Both latches read self.master at the start of the tick call, before either is updated. This is the key to correctness: the slave sees the old master value, exactly as the hardware does when both switches trip at the same rising edge.

4.5 Registers and RAM

A single flip-flop stores one bit. A register stores a word by placing one flip-flop per bit and giving them a shared clock and a shared load line. When load is HIGH, the register captures the data word on the next rising edge. When load is LOW, each flip-flop feeds its own output back to its own input so the word holds.

A RAM (random-access memory) adds an address. The four-word RAM here holds four registers of equal width. To write, you assert the data and address and raise the write line. To read, you supply the address and combinational logic selects the right word instantly, without a clock edge.

The address decoder turns two address bits into four one-hot select lines: exactly one is HIGH, choosing a single register.

Example 4-4. 2-to-4 address decoder: one-hot output

def decoder(a1: int, a0: int) -> list[int]:
    """A 2-to-4 address decoder: four one-hot select lines, exactly one HIGH,
    chosen by the two address bits (a1 the high bit, a0 the low bit)."""
    return [
        and_(not_(a1), not_(a0)),1
        and_(not_(a1), a0),
        and_(a1, not_(a0)),
        and_(a1, a0),
    ]

Figure 4.5 shows the structure.

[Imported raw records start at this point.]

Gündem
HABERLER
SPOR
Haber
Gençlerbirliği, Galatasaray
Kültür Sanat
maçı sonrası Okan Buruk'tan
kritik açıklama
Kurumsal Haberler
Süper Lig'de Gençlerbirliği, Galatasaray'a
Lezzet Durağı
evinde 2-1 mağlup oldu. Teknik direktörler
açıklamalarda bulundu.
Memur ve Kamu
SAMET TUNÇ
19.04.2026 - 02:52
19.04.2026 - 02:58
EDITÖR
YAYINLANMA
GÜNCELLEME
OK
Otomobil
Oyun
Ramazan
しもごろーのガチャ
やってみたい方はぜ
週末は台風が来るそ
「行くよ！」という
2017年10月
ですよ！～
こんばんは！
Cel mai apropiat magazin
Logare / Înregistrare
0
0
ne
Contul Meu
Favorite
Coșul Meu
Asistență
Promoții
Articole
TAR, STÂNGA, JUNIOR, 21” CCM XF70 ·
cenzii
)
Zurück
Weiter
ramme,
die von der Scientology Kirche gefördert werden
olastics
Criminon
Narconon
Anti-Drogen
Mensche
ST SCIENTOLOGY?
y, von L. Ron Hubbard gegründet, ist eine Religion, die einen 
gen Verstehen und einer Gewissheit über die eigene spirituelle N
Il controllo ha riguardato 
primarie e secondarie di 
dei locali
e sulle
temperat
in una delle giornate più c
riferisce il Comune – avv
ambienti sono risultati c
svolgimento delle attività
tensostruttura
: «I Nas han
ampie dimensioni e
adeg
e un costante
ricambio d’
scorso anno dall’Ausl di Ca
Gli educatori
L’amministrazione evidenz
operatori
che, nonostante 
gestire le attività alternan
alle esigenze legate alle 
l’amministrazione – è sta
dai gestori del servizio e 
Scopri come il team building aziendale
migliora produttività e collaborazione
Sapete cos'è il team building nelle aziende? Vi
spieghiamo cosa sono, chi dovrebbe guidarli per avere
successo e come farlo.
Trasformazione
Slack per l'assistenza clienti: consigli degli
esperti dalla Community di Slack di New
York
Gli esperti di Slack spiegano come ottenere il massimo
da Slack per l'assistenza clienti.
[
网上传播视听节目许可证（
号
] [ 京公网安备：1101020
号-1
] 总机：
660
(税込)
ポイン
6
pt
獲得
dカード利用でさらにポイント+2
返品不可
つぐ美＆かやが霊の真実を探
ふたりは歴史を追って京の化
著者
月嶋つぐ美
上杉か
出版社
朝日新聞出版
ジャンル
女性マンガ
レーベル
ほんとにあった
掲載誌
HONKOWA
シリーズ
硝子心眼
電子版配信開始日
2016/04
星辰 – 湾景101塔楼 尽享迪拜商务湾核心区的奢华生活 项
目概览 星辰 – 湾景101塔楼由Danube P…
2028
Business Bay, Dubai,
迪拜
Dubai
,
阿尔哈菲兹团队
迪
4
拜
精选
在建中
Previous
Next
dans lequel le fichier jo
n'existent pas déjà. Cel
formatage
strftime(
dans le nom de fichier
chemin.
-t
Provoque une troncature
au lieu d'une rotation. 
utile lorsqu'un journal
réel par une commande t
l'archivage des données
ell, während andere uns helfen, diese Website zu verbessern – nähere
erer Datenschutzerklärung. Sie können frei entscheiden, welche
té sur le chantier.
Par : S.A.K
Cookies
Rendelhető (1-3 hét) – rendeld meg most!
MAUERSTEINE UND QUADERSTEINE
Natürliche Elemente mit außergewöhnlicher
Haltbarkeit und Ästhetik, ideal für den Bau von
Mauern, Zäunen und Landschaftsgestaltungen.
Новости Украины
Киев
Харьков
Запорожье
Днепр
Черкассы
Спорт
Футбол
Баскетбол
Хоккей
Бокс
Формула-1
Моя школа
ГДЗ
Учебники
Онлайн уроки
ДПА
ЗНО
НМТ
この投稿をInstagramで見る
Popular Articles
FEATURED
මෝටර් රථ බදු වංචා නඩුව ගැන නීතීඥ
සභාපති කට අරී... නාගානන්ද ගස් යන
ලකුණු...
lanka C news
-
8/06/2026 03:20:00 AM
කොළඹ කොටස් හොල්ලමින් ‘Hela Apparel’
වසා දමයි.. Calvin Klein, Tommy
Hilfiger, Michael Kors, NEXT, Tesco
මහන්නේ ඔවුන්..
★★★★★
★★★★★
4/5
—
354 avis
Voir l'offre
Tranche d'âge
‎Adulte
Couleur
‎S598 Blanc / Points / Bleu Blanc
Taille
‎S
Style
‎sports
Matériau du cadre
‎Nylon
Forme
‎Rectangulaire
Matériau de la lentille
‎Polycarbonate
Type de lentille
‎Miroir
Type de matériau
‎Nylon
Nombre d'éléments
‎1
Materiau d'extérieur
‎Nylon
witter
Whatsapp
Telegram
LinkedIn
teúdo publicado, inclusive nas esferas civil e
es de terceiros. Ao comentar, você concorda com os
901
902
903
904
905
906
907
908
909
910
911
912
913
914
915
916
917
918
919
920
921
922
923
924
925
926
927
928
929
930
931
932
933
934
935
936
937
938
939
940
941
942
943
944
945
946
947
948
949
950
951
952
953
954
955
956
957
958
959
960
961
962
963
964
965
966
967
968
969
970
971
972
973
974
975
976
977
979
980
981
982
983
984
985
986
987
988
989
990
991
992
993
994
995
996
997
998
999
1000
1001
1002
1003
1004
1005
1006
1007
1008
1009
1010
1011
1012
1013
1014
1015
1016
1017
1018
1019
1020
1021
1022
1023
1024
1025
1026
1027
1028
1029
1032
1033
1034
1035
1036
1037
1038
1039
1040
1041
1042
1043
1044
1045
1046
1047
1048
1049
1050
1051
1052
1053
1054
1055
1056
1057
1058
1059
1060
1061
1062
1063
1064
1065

The decoder on the left selects one register; on a write, only that register’s load line is asserted. On a read, a 4-to-1 mux per bit picks the addressed word combinationally.

ramram
Figure 4.5: The 4-word RAM. Address bits a1 and a0 enter a 2-to-4 decoder (left) that raises exactly one of four select lines. The selected register loads the data input when the write signal is HIGH. The read path is combinational: a 4-to-1 mux per bit picks the addressed word without waiting for a clock edge.

With logic, arithmetic, and now memory in hand, the next chapter wires the three into a processor.